Menace sur le génie belge 

On peine à croire que l’histoire se passe dans le pays hôte des principales institutions européennes. Mais c’est ainsi : dans l’Europe de 2011, l’un des pays fondateurs de l’Union se paie le luxe de se déchirer. Un spectacle assez désespérant quand, au même moment, les 27 peinent à consolider le grand idéal d’un continent solidaire au-dessus des intérêts de chacune des nations qui le composent.

Querelles linguistiques, incompréhensions culturelles, jalousies territoriales : tous les ingrédients d’un conflit inextricable sont réunis derrière un paravent d’apparente tranquillité. Ce pourrait être déjà un naufrage : quel pays, en pleine crise économique, pourrait se permettre une paralysie politique de plus de 200 jours ?

La petite Belgique est bien la seule à pouvoir supporter une telle épreuve. Grâce à l’étonnante solidité de son appareil d’État astucieux et efficace, tellement rodé à l’instabilité gouvernementale - comme le fut l’administration française sous la IV e république - qu’il parvient à faire tourner cette drôle de machine sans personne dans la cabine de pilotage. Il y a là une sorte de génie si on considère les fort corrects résultats économiques du pays et une atmosphère générale bien moins dépressive que dans l’hexagone.

Vu de l’autre côté de la frontière la situation prêterait presque à sourire tant elle semble relever de l’absurde. Est-ce le miracle inattendu d’un personnel politique, souvent de qualité, qui ne manque pas d’humour ? Ses ténors ne se prennent généralement pas au sérieux, dédramatisant du même coup une sorte de jour sans fin où l’échec des négociations entre Flamands et Wallons se prolonge si longuement qu’il survit désormais au cycle des saisons. Mais combien de temps une telle comédie peut-elle encore durer ?

Avec le temps, tout ne s’en va pas. Ferré ne parviendrait pas à contredire l’amertume de Brel, ce Wallon qui crachait son exaspération envers les Flamands qui la lui rendaient bien. Les petites haines recuites et les rancœurs n’épargnent pas les territoires de la vieille Europe… Elles sont ordinaires mais elles font tellement froid dans le dos quand elles exigent le renoncement à des solidarités qui semblent évidentes sur de si petites superficies !

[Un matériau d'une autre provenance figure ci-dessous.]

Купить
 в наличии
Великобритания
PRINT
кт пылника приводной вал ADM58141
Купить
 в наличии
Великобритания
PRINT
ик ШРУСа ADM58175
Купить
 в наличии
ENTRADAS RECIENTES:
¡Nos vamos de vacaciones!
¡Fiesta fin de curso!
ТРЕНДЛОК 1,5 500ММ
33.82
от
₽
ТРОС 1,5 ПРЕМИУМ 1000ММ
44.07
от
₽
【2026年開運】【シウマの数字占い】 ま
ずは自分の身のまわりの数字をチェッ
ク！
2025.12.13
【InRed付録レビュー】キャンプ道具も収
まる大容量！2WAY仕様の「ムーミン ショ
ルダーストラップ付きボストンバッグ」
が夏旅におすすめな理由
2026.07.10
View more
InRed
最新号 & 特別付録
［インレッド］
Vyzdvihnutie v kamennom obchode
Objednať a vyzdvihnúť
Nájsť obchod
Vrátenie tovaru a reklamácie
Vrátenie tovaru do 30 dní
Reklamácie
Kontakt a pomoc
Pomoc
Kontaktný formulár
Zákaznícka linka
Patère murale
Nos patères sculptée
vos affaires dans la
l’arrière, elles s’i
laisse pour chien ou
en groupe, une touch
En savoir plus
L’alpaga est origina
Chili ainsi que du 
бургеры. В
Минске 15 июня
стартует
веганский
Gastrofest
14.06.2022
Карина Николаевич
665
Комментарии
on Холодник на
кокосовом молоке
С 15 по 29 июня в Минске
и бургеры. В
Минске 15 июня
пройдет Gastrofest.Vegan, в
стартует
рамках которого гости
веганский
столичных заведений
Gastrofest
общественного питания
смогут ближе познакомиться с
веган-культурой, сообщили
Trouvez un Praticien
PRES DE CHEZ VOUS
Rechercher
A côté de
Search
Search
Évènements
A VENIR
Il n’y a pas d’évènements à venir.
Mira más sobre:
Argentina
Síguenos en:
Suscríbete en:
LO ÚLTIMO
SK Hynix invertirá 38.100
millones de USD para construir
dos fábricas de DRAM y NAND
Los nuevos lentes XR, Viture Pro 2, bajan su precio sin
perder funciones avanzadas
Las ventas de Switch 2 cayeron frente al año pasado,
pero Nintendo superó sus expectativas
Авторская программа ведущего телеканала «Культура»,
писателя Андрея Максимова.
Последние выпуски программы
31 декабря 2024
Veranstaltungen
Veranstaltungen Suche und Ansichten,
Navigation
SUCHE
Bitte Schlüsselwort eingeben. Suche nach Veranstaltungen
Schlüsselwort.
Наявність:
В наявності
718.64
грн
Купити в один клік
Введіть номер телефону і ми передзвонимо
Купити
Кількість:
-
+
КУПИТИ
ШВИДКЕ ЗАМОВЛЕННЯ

L’impuissance de l’Union à ramener les deux protagonistes à la raison ne peut que soulever les craintes devant le triomphe de la tentation d’un repli communautaire de plus en plus extrême. Le refus du parti indépendantiste flamand de donner son accord à un compromis qui semblait à portée de main accrédite l’hypothèse de la politique du pire. Si la partition n’est pas à l’ordre du jour, un péril bien pire encore menace la Belgique : le pourrissement.